Kumpulan Soal ▸
[a] Salin kata demi kata bagian teks tentang pendidikan nasional mulai dari "Pendahuluan" sampai dengan "dan afik itu.".
[b] Sebutkan semua sifat rakyat yang menurut teks tentang pendidikan nasional hendak diciptakan oleh negara Republik Indonesia.

Bagian Teks ▸
——————————

PENDIDIKAN
NASIONAL
“DI
PERSIMPANGAN JALAN”
-----------------------------------------------------------------------------
Oleh: Drs.Samsuddin M.Ag*)
A.
Pendahuluan
Salah satu
agenda besar negara Republik Indonesia (RI) adalah menciptakan rakyat cerdas,
cemerlang dan sejahtera, tujuan ini termaktub jelas di dalam pembukaan UUD 45
bahwa tujuan kita untuk membentuk Negara Kesatuan Republik Indonesia (RI) ialah
untuk mencerdaskan kehidupan bangsa. Paradigma tujuan ini cukup bermakna
pisikologis yakni bangsa yang cerdas sudah barang tentu secara sistemik aspek
kehidupan rakyat akan sejahtera lahir dan batin. Tentunya mari kita angkat
tangan kepada para pendahulu kita yang telah meletakkan dasar-dasar tujuan
Negara yang begitu jelas dan afik itu.
Bangsa yang
cerdas adalah bangsa yang dapat survive di dalam menghadapi berbagai
kesulitan atau krisis, faktanya bangsa Indonesia dewasa ini dilanda krisis
multidimensional. Menuurt Prof. Dr. Marta Tilaar, krisis bangsa Indonesia sudah
merambah dalam berbagai sector, mulai dari krisis politik, ekonomi, hokum,
kebudayaan dan tidak dapat disangkal krisis dalam bidang pendidikan.

——————————

Data Berikut ▸

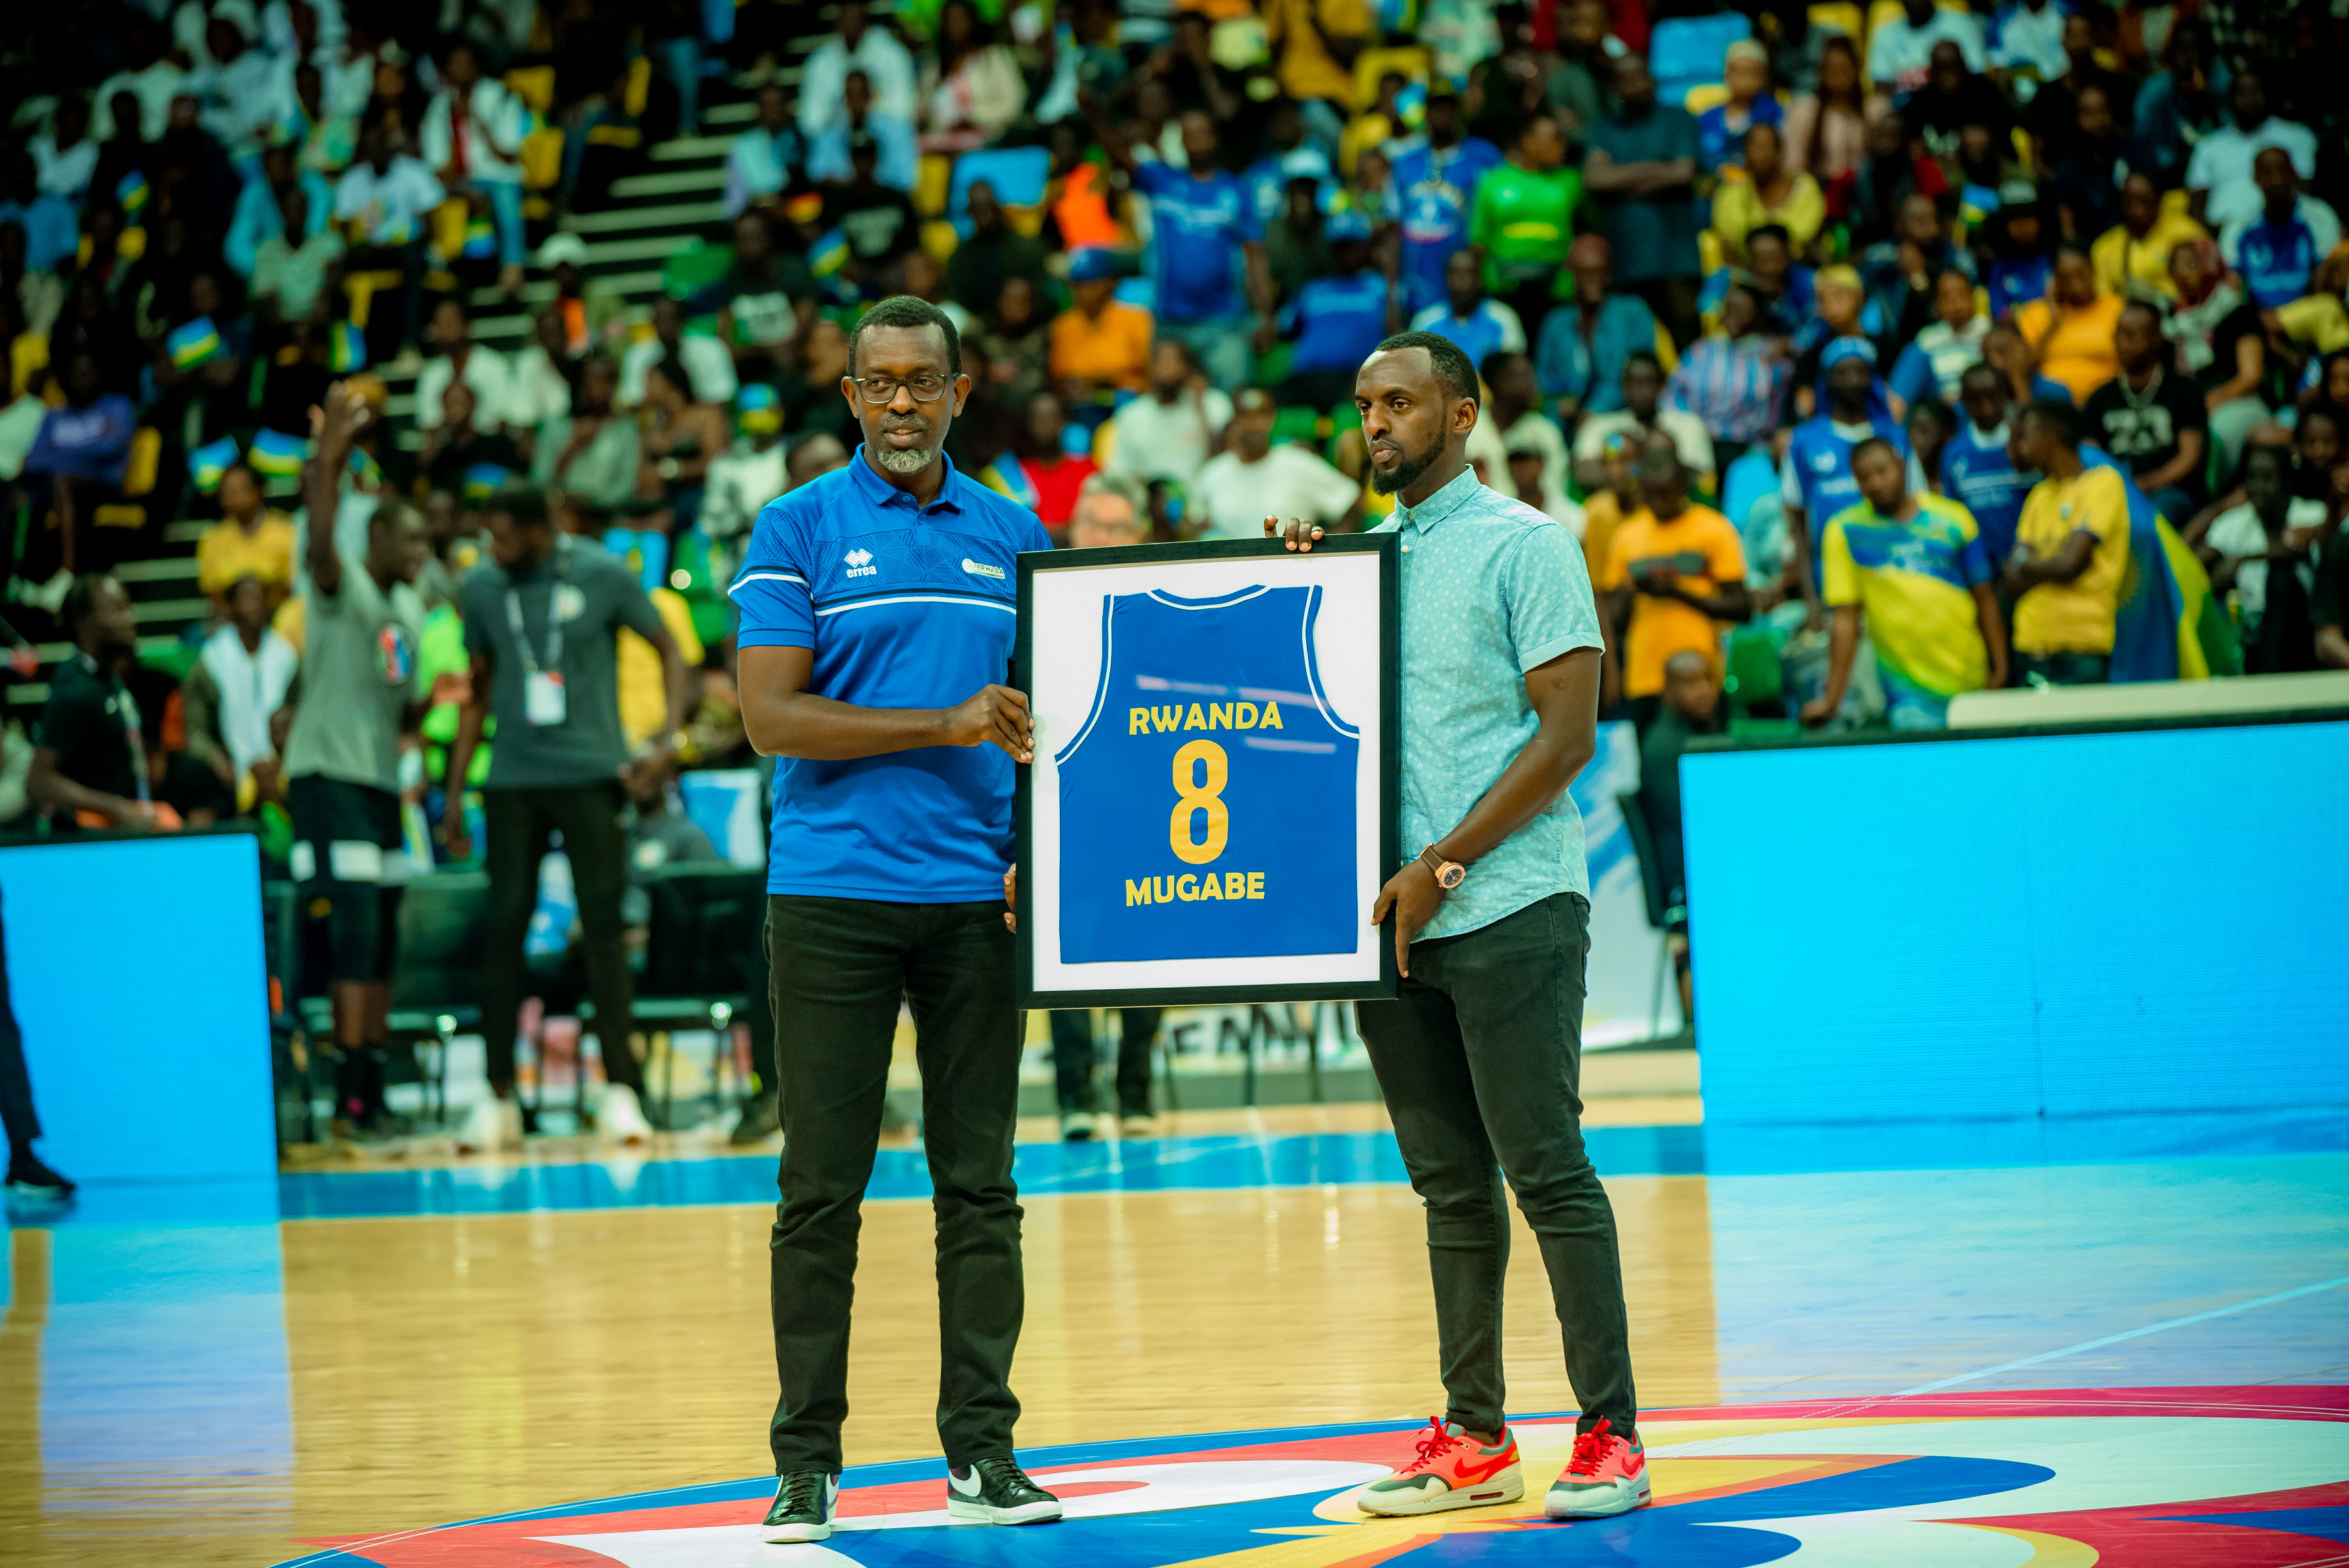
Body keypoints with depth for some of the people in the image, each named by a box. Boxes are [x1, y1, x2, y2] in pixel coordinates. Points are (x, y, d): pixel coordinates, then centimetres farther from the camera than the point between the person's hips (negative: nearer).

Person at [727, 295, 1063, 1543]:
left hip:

——————————

Jawaban Tiap Soal ▸
[a]
Pendahuluan
Salah satu
agenda besar negara Republik Indonesia (RI) adalah menciptakan rakyat cerdas,
cemerlang dan sejahtera, tujuan ini termaktub jelas di dalam pembukaan UUD 45
bahwa tujuan kita untuk membentuk Negara Kesatuan Republik Indonesia (RI) ialah
untuk mencerdaskan kehidupan bangsa. Paradigma tujuan ini cukup bermakna
pisikologis yakni bangsa yang cerdas sudah barang tentu secara sistemik aspek
kehidupan rakyat akan sejahtera lahir dan batin. Tentunya mari kita angkat
tangan kepada para pendahulu kita yang telah meletakkan dasar-dasar tujuan
Negara yang begitu jelas dan afik itu.

[b] cerdas, cemerlang, sejahtera